§ **Your task**: Among the entries below, how many lines hold "para"? Reply with the number only.

Extracted page text data:
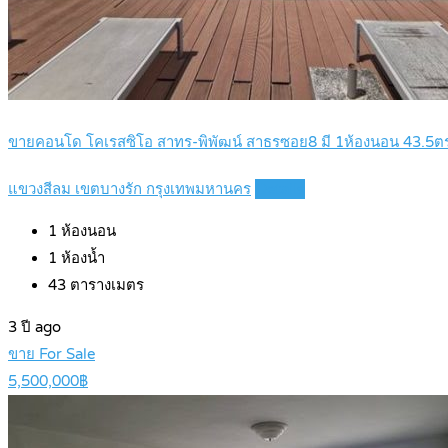
ขายคอนโด โคเรสซิโอ สาทร-พิพัฒน์ สาธรซอย8 มี 1ห้องนอน 43.5ตรม 
แขวงสีลม เขตบางรัก กรุงเทพมหานคร
Details
1
ห้องนอน
1
ห้องน้ำ
43
ตารางเมตร
3 ปี ago
ขาย For Sale
5,500,000฿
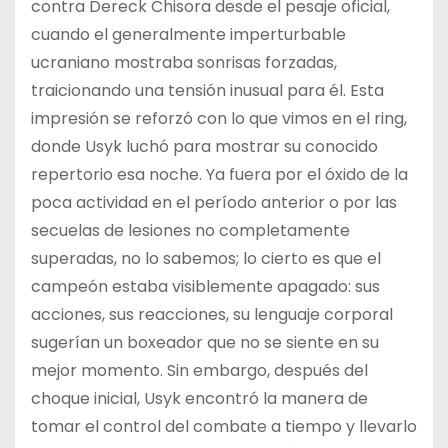
contra Dereck Chisora desde el pesaje oficial,
cuando el generalmente imperturbable
ucraniano mostraba sonrisas forzadas,
traicionando una tensión inusual para él. Esta
impresión se reforzó con lo que vimos en el ring,
donde Usyk luchó para mostrar su conocido
repertorio esa noche. Ya fuera por el óxido de la
poca actividad en el período anterior o por las
secuelas de lesiones no completamente
superadas, no lo sabemos; lo cierto es que el
campeón estaba visiblemente apagado: sus
acciones, sus reacciones, su lenguaje corporal
sugerían un boxeador que no se siente en su
mejor momento. Sin embargo, después del
choque inicial, Usyk encontró la manera de
tomar el control del combate a tiempo y llevarlo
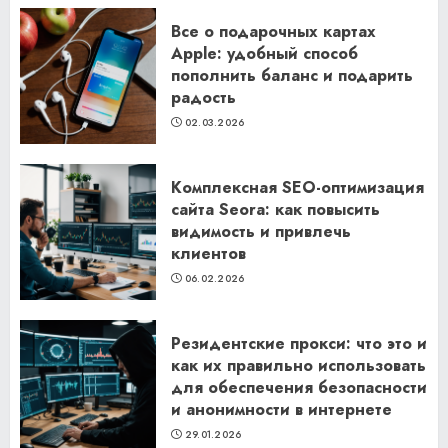
Все о подарочных картах
Apple: удобный способ
пополнить баланс и подарить
радость
02.03.2026
Комплексная SEO-оптимизация
сайта Seora: как повысить
видимость и привлечь
клиентов
06.02.2026
Резидентские прокси: что это и
как их правильно использовать
для обеспечения безопасности
и анонимности в интернете
29.01.2026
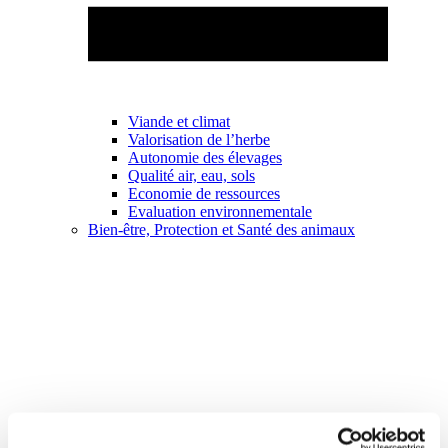
Viande et climat
Valorisation de l’herbe
Autonomie des élevages
Qualité air, eau, sols
Economie de ressources
Evaluation environnementale
Bien-être, Protection et Santé des animaux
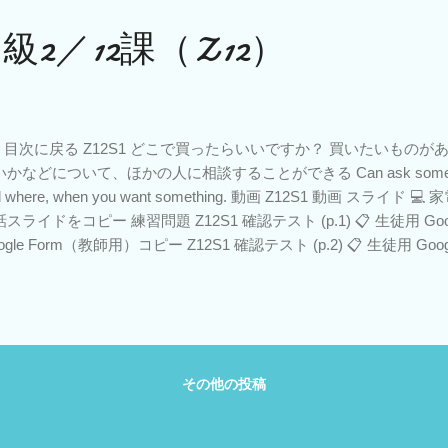
2／12課（Z12）
 目次に戻る Z12S1 どこで買ったらいいですか？ 買いたいもの
かなどについて、ほかの人に相談することができる Can ask someone wh
d where, when you want something. 動画 Z12S1 動画 スライ
スライドをコピー 練習問題 Z12S1 確認テスト (p.1) 📋 生徒用 Googl
ogle Form（教師用）コピー Z12S1 確認テスト (p.2) 📋 生徒用 Google
rm（教師用）コピー 文法 Z12G1 V-るまで、〜 Coming Soon ス
リーマーケットのアプリやサイトを利用して、電気製品などを購入するこ
lea market application or website to buy electric appliances and
コピー（PearDeck対応） ...
その他の投稿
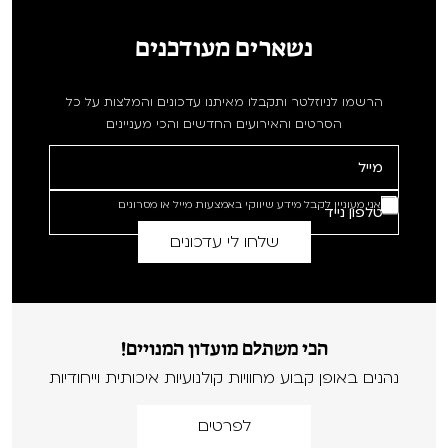
נשארים מעודכנים
הרשמו לניוזלטר ותקבלו מאיתנו עדכונים והמלצות על כל
הסרטים והאירועים החדשים והכי מעניינים
אני מעוניין לקבל מידע שיווקי באמצעות מייל או מסרונים
הכי משתלם מועדון המנויים!
נהנים באופן קבוע מחוויות קולנועיות איכותית וייחודיות
לפרטים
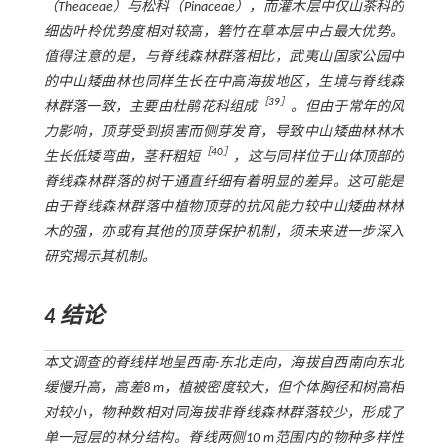
（Theaceae）与松科（Pinaceae），而灌木层中仅山茶科的
细齿叶柃优势度相对较高，箬竹在草本层中占最大优势。
值得注意的是，与脊线森林群落相比，武夷山国家公园中
的中山矮曲林也同样生长在中高海拔地区，生境与脊线森
［
39
］
林群落一致，主要由杜鹃花科组成
。但由于常年的风
力影响，顶芽受到损害而侧芽发育，导致中山矮曲林林木
［
40
］
生长低矮弯曲，茎秆粗短
，这与同样位于山体顶部的
脊线森林群落的树干通直纤细有着明显的差异。这可能是
由于脊线森林群落中植物顶芽的抗风能力较中山矮曲林林
木的强，亦或有其他的顶芽保护机制，须未来进一步深入
研究揭示其机制。
4 结论
本文调查的脊线样地呈西南-东北走向，海拔自西南向东北
缓慢升高，高差8 m，植被密度较大，但个体胸径和树高相
对较小，物种数相对同海拔非脊线森林群落较少，形成了
单一冠层的林分结构。脊线两侧10 m范围内的物种多样性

§ **Result of this exercise**: 2